What to work on
Within the entries below, find every line that has the string "Polynesia", then copy it.

Stored items
++++++++++

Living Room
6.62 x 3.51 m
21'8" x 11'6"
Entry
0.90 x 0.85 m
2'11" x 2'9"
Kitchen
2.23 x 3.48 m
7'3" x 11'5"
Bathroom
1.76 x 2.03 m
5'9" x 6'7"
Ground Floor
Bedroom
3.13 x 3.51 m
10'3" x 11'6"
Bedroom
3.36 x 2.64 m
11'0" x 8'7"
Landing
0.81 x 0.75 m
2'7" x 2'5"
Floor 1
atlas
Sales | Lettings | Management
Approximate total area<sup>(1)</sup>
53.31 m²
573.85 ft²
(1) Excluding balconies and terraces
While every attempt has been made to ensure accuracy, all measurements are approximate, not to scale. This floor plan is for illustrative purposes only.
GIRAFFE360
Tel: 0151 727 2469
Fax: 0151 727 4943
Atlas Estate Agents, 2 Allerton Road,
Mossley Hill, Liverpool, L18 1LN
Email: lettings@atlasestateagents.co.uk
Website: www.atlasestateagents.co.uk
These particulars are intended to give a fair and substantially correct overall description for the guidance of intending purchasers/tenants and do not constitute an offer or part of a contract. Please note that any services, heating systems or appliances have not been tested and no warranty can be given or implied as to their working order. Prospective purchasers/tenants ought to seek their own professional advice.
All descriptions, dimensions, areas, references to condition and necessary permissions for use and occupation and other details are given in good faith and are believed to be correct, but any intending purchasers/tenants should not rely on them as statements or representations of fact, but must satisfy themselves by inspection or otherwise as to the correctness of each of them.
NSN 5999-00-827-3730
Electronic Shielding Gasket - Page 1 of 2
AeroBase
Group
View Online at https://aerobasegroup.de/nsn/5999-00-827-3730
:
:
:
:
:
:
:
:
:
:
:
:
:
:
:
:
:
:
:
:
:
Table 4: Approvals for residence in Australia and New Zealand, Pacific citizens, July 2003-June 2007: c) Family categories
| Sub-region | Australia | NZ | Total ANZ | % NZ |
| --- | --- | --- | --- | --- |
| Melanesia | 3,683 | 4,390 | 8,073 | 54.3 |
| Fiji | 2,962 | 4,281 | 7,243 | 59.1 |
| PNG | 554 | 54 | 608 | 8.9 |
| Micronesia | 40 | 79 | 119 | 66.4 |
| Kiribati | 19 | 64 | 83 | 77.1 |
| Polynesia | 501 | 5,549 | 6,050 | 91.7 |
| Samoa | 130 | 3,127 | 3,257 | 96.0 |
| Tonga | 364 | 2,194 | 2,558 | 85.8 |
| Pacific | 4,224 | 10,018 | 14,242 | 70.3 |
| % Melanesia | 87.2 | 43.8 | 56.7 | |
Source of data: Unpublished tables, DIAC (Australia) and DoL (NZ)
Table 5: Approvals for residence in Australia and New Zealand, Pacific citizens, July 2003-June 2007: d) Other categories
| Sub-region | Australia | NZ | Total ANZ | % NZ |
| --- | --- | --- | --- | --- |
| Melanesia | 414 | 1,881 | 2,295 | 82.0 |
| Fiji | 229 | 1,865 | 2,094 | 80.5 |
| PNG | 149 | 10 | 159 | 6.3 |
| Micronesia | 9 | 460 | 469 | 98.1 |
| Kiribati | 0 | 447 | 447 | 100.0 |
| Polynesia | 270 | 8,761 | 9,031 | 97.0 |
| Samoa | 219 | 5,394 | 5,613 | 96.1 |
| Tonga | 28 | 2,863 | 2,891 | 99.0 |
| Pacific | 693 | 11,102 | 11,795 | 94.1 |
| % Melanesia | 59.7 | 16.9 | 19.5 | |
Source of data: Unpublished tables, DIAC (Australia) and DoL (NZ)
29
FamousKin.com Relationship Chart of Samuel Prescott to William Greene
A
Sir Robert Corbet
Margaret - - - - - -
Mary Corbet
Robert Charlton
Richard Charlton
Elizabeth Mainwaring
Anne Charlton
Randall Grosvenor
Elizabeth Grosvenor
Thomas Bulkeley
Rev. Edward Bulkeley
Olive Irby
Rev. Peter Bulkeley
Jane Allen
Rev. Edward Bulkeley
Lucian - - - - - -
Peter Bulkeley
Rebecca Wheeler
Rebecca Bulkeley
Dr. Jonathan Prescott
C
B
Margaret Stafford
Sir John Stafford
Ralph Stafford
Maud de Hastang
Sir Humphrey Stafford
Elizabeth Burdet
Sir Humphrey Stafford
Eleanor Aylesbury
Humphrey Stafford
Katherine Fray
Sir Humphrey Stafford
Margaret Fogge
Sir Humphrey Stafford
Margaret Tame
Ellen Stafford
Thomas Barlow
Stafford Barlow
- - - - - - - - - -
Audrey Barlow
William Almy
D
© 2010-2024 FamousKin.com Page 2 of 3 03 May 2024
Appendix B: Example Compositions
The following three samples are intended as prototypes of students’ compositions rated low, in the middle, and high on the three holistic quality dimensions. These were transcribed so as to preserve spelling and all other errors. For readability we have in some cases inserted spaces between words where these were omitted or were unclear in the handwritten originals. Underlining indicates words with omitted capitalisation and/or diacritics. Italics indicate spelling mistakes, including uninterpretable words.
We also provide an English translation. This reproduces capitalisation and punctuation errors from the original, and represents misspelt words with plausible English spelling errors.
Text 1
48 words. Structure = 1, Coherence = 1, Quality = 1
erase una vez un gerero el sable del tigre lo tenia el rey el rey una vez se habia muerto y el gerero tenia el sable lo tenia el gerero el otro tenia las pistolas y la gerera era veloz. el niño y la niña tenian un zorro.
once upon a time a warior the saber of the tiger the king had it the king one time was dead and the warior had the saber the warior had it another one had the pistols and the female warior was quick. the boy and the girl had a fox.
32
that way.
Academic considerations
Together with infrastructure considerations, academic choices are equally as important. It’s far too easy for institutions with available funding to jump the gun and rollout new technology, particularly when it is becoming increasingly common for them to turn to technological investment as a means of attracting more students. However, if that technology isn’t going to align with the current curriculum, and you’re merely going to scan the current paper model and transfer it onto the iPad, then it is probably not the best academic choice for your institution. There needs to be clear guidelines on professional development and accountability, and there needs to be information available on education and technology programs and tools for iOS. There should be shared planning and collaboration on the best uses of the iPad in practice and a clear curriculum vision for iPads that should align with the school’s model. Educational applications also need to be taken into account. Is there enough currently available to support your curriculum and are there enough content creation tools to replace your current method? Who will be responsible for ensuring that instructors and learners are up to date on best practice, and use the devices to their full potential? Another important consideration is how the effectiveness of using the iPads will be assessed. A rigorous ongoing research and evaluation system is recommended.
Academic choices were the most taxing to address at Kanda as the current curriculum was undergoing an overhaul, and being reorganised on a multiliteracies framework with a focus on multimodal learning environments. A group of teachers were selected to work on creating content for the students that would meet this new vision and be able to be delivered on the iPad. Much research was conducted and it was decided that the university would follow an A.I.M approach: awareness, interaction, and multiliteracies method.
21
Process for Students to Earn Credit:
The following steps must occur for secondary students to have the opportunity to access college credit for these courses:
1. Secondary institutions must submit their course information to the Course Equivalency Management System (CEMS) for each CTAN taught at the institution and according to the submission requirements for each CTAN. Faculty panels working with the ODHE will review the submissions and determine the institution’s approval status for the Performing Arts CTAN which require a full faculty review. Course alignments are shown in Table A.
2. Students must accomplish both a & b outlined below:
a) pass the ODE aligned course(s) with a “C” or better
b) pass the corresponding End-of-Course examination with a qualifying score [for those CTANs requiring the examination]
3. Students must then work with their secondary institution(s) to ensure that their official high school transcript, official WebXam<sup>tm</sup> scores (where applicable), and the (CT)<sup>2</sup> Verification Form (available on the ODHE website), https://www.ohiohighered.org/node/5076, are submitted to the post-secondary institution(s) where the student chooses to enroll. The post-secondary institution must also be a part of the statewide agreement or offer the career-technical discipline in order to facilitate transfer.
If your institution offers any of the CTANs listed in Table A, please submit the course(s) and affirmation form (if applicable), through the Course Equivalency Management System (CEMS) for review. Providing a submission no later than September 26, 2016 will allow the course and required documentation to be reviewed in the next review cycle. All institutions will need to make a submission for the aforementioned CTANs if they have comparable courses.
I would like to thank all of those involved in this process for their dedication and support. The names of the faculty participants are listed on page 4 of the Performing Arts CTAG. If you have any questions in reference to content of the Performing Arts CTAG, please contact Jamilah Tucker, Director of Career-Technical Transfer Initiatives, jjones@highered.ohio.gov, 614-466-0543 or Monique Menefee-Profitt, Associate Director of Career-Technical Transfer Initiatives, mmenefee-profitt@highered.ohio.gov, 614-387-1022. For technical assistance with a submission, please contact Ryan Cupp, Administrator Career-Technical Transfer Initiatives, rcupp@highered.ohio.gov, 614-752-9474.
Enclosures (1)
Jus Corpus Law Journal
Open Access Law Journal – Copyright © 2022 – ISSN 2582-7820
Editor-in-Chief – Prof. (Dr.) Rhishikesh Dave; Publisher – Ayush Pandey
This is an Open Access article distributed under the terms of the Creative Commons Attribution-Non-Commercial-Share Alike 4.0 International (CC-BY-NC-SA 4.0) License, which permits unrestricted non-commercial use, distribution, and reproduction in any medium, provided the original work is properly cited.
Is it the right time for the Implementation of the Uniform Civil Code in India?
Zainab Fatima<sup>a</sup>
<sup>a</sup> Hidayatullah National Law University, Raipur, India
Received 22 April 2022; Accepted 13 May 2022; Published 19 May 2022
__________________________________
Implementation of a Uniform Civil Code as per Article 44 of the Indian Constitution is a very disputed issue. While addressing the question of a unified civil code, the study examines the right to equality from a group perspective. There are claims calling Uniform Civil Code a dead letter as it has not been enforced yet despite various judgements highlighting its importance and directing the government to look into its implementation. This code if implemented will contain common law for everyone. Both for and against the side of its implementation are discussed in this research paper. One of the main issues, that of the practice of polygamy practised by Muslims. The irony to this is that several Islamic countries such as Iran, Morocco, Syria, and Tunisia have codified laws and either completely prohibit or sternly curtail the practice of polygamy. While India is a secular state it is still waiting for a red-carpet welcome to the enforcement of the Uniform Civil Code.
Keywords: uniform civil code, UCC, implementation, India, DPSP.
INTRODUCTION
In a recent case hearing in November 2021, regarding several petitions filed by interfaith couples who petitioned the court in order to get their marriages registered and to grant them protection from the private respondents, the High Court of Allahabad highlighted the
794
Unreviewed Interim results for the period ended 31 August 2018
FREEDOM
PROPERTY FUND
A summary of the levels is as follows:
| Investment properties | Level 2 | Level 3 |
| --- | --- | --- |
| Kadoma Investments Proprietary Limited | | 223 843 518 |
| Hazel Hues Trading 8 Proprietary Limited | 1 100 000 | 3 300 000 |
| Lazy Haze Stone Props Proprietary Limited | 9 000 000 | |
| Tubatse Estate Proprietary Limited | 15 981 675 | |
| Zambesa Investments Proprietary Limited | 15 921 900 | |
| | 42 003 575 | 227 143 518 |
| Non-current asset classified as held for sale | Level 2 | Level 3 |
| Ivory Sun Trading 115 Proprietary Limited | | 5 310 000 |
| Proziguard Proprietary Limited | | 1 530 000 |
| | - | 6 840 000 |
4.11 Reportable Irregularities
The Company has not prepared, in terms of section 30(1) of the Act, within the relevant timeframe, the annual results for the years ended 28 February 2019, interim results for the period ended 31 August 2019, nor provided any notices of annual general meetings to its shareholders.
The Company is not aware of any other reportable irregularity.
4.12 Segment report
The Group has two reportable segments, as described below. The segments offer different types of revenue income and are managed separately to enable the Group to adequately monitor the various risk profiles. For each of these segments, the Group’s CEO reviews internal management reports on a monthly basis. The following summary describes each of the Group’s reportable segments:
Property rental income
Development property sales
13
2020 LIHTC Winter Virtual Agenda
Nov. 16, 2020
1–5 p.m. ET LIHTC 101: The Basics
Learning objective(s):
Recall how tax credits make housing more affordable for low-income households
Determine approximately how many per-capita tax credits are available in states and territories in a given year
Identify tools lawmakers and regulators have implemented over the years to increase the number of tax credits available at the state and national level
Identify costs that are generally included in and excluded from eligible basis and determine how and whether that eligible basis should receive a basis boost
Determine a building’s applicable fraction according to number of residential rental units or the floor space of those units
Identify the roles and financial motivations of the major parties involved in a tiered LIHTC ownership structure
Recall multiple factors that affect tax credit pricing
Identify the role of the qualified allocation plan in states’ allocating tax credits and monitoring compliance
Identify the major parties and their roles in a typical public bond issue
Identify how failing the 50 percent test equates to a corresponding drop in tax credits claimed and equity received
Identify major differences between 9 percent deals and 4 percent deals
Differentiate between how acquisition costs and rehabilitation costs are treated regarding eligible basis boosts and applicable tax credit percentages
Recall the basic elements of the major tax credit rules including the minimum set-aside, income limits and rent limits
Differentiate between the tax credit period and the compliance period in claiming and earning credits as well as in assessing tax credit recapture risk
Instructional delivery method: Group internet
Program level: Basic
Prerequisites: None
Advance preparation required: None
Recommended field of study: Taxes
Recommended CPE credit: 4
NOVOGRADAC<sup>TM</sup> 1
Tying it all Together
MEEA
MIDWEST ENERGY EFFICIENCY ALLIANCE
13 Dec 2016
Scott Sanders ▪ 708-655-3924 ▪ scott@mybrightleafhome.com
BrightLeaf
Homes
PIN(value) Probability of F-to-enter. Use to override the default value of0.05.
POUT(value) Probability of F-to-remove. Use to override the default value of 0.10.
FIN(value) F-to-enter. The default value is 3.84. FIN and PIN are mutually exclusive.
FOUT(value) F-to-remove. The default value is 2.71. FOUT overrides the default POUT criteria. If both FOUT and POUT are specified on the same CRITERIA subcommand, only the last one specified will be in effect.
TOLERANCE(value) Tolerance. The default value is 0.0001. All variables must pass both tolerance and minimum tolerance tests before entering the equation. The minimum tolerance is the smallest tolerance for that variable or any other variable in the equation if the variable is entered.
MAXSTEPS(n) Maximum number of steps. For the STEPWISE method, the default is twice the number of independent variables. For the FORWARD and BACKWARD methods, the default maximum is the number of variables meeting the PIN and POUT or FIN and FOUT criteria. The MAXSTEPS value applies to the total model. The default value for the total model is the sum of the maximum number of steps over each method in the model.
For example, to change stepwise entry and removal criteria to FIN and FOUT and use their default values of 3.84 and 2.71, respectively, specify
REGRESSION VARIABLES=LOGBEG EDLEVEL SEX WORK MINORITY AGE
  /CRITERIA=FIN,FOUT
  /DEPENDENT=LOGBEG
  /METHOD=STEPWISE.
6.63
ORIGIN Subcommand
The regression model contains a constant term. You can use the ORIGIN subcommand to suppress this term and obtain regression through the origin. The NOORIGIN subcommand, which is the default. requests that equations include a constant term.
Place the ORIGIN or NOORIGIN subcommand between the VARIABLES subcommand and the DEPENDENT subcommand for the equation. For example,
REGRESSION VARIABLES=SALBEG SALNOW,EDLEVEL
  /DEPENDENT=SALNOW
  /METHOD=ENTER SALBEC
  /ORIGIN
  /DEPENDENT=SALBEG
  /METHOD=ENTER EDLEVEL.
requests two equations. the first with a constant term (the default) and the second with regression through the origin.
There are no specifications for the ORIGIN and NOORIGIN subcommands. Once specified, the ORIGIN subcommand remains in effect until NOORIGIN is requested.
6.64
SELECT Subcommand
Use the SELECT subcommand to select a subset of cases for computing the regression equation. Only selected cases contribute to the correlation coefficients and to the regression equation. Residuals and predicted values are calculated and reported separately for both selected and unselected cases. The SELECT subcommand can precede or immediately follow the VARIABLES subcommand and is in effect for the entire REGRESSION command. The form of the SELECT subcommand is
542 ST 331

++++++++++

Finished task
| Polynesia | 501 | 5,549 | 6,050 | 91.7 |
| Polynesia | 270 | 8,761 | 9,031 | 97.0 |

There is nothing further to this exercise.